Senator of the College of Justice
- In office 5 November 2008 – 2020
- Nominated by: Alex Salmond As First Minister
- Appointed by: Elizabeth II

Personal details
- Born: Iain Alexander Scott Peebles August 1954 (age 71)
- Alma mater: University of Strathclyde
- Website: Scottish Courts Service

= Iain Peebles, Lord Bannatyne =

Iain Alexander Scott Peebles, Lord Bannatyne (born August 1954) was a Senator of the College of Justice, a judge of the High Court of Justiciary and Court of Session in Scotland from 2008 until 2020.

==Career==
After studying at the School of Law of the University of Strathclyde, Peebles was admitted to the Faculty of Advocates in 1979, and appointed Queen's Counsel in 1993. He was appointed as a temporary Sheriff in 1991, a full-time Sheriff in 1995, and began sitting as a commercial sheriff in 1999. He was appointed a temporary High Court judge in 2003, serving until his elevation to the Bench in 2008. He was a member of the Sheriff Courts Rules Council from 2001 to 2007, and joint-chairman of the IT Committee of the Sheriff and Court of Session Rules Council.

==The Bench==
On 5 November 2008, the Scottish Executive announced he had been appointed to the Outer House of the Court of Session as Lord Bannatyne, filling the vacancy which had arisen from the death of Lord Johnston in June that year.

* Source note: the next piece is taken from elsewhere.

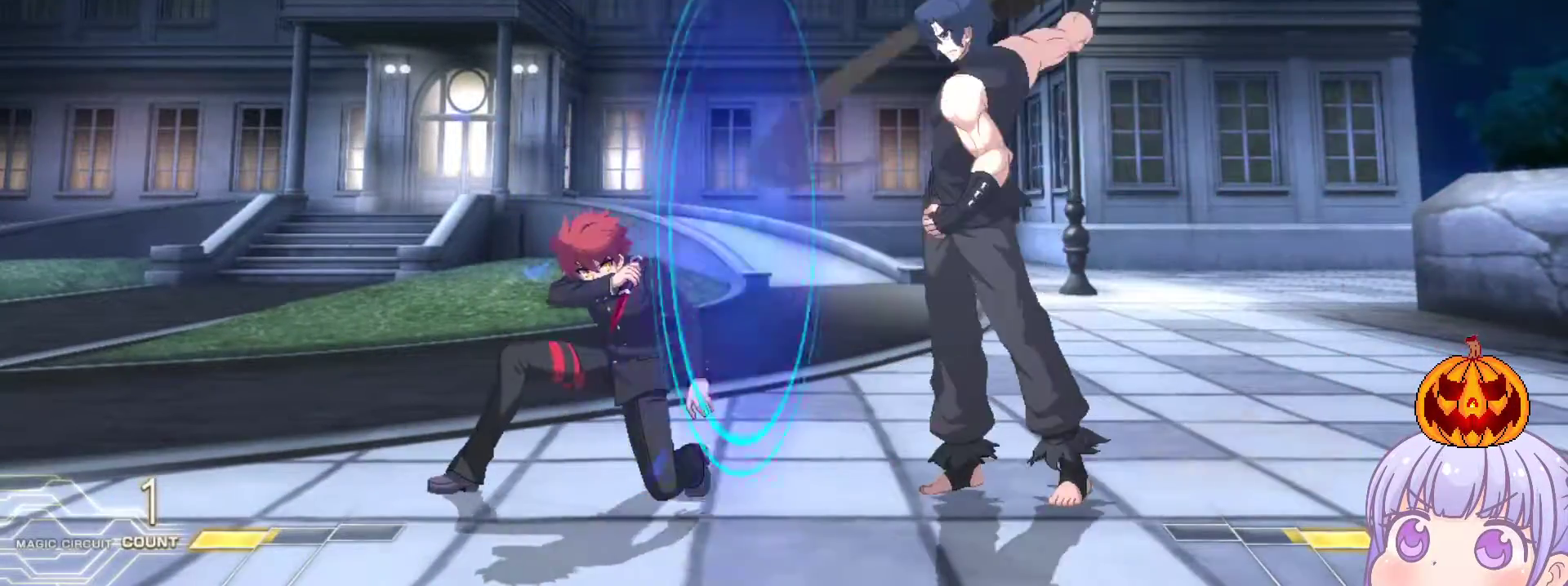
{"buttons": [], "left_stick": "left", "events": [[283, "left_stick", "left"], [333, "SQUARE", "down"], [333, "TRIANGLE", "down"], [433, "SQUARE", "up"], [433, "TRIANGLE", "up"]]}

His appointment came at the same time as those of Paul Cullen, Lord Pentland and Valerie Stacey, Lady Stacey. The men's decisions to adopt titles other than their own surnames drew comment in the press as straying from tradition.

==Notable cases==
Notable cases overseen by Lord Bannatyne include the trial of Scotland's largest paedophile ring, in which eight men were found guilty of more than 50 charges, including the abuse of infants. The ring held more than 125,000 images, ringleaders included James Rennie, the chief executive of LGBT Youth Scotland.